Afro-German activist Katharina Oguntoye has been awarded the Order of Merit of the Federal Republic of Germany (Bundesverdienstkreuz).
The Order, colloquially known as the Federal Cross of Merit, is awarded to German and foreign citizens for political, social-economic and intellectual achievements as well as for serving the Federal Republic of Germany, such as through social engagement.
Oguntoye (63) was presented the award on Monday by Katja Kipping, the Berlin Senator for Integration, Labour and Social Affairs, in the federal capital.
Oguntoye, founder and director of the Joliba-Intercultural Network in Berlin, has helped shape the Afro-German movement as one of the editors and authors of the book Showing Our Colours. Afro-German Women Speak Out (“Farbe bekennen: Afro-deutsche Frauen auf den Spuren ihrer Geschichte”, 1986), as well as a founding member of the Initiative Schwarze Menschen in Deutschland (Initiative of Black Germans) and the Afro-German Women group ADEFRA.
Reacting to the award, the ISD said Oguntoye had with her activities and commitment over the decades contributed to making the achievements and contributions of Black people visible in Germany.
“She has contributed and created spaces where Black people can learn, share and be,” the organisation said in a congratulatory message published on its Facebook page.

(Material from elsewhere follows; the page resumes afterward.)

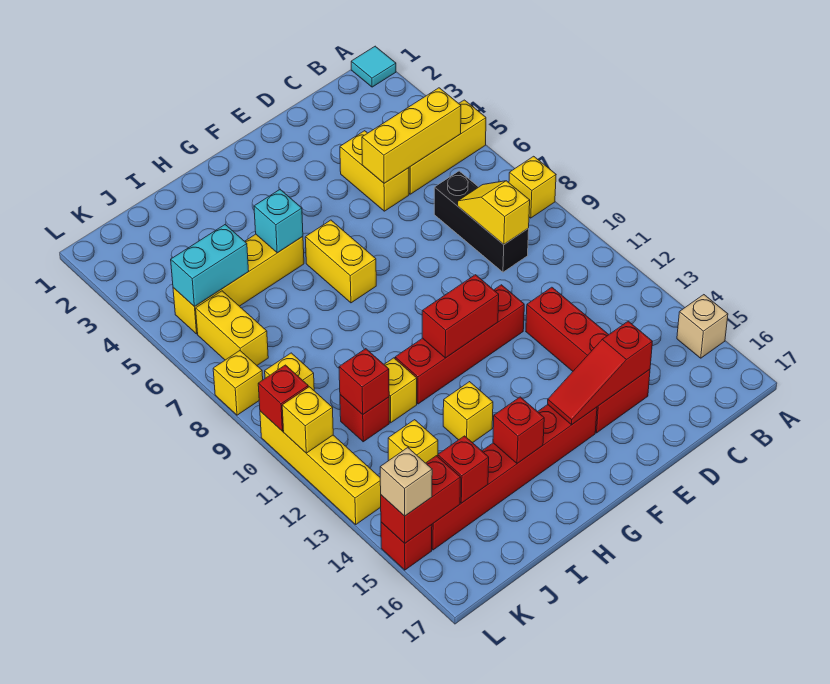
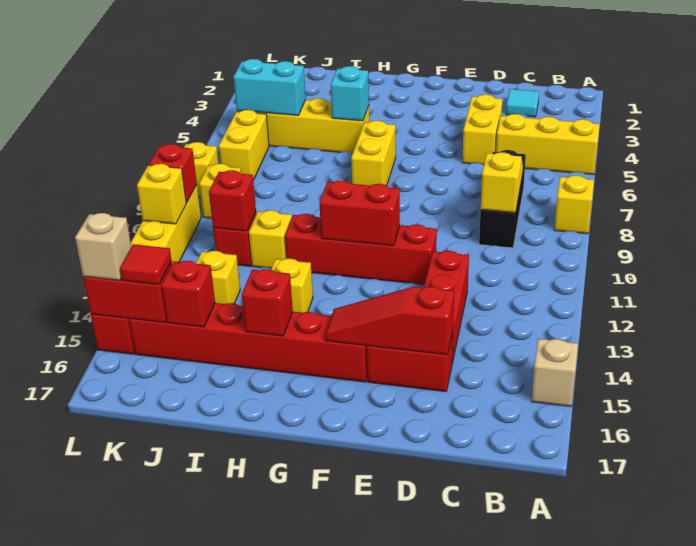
cyan tile A1 level 1 -> cyan tile C2 level 1
yellow brick B5:D5 level 2 -> none
none -> red tile K15 level 3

“We are proud of Katharina and wish her continued strength and perseverance for everything she still sets out to do – in activism and privately!”
Oguntoye, who said she became an activist because she wanted to work for a more just society, was also honoured in 2020 for her life’s work against sexism, racism and homophobia with the Lesbian Visibility Award for Berlin.
A historian, Oguntoye is the author of Black Roots, Afro-German Family Histories from 1884 to 1950 (Orlanda Verlag), a scholarly research work on the history of Black people in Germany.